In the Domesday Book of 1086 the town features as Maclesfield; in a document of 1183 as Makeslefield. Two suggestions are made as to the meaning of the name Macclesfield: the most probable is that Maccle is a corruption of Michael, the local church being dedicated to that saint, the spot thus being Michael’s field; alternatively the old English maccels, meaning cleared lands, may be its root.
Before the Conquest Macclesfield belonged to the Saxon Earl Edwin; after it the Norman Earls of Chester controlled the settlement, extending the hunting grounds of Macclesfield Forest which also offered good grazing for cattle. Eventually the area became Crown property.
The town was chartered as a borough by Prince Edward, Earl of Chester (the future Edward I ), in 1261. His Queen, Eleanor, founded the church of St Michael , still standing in the town, in 1278. The rights granted under Edward I were confirmed by Edward III among other later monarchs. The place became the administrative centre for the eastern part of Cheshire, growing in significance accordingly: it had a weekly market, and fairs in June and November; and was chosen as the site of ecclesiastical councils in 1332 and 1362.
Although history’s most useless leader, Bonnie Prince Charlie , brought his army through the town both going to and retreating from Derby in 1745, the only martial moments experienced by Macclesfield were during the Civil War (even in WWII the Luftwaffe bypassed the town). A Royalist stronghold, Macclesfield was taken for Parliament by Brereton, whose force in turn was attacked by Charles I ’s local commander Acton.
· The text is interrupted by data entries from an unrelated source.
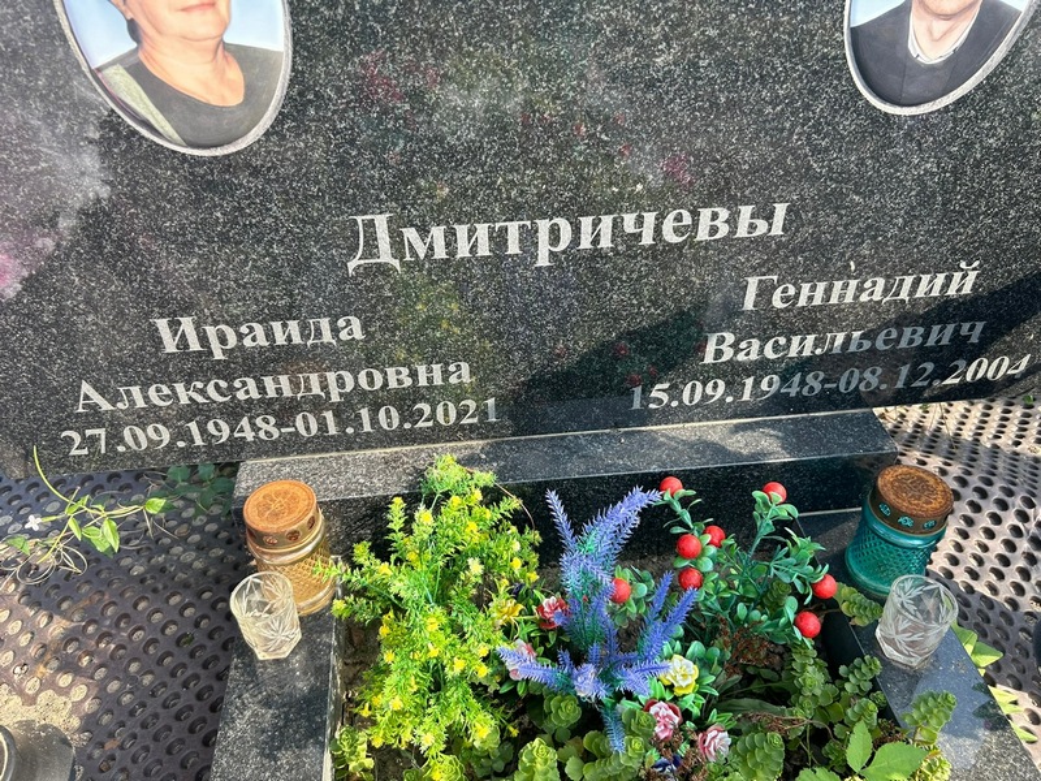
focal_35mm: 26
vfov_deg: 53.1
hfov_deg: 67.3
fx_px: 782
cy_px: 390
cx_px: 520
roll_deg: -1.2
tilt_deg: -37.1
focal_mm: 5.7
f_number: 1.5
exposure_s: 1/567
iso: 50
War may have largely avoided Macclesfield; industry did not. In 1743 Charles Roe established a water-powered textile mill there; in 1756 the first silk-mill followed. Soon the town was England’s and at one time the world’s primary silk-producer. What began as largely hand-loom work was transformed by mechanisation: broadloom silk was woven there by the 1790s. The prosperity that came with the silk industry is reflected still in the number of Georgian houses in the town.
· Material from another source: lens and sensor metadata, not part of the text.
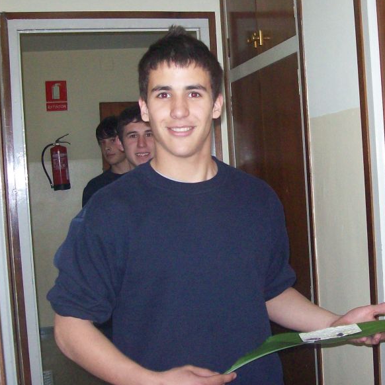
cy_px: 184
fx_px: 705
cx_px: 231
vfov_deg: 30.6
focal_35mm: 56
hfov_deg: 30.5
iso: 200
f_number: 2.7
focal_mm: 6
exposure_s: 1/64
In common with many primarily industrial towns, Macclesfield did not have the right to send MPs to Parliament until 1832, when it was allowed two.
The surrounding hills that provided the water power helpful in establishing the textile industry were a problem for its communications. Various plans were made over many years for a canal there, the one proposed and surveyed by Thomas Telford , approved by Parliament in 1826, was eventually completed in 1831, one of the last in the British network. At a cost of £320,000 it was a major investment in the town. Its impact, however, was temporary, given its completion on the eve of the railway age elsewhere – Macclesfield, again hindered by its undulating terrain, did not get a station until 1873.
Silk remained economically important to Macclesfield well into the 20th century, an employer of consequence until the 1960s when cheap imports from Asia, in particular China, proved impossible to counter. Some silk manufacture – ties and similar items – remains to this day, though the tourism brought by the working silk museums probably brings more income to the town now.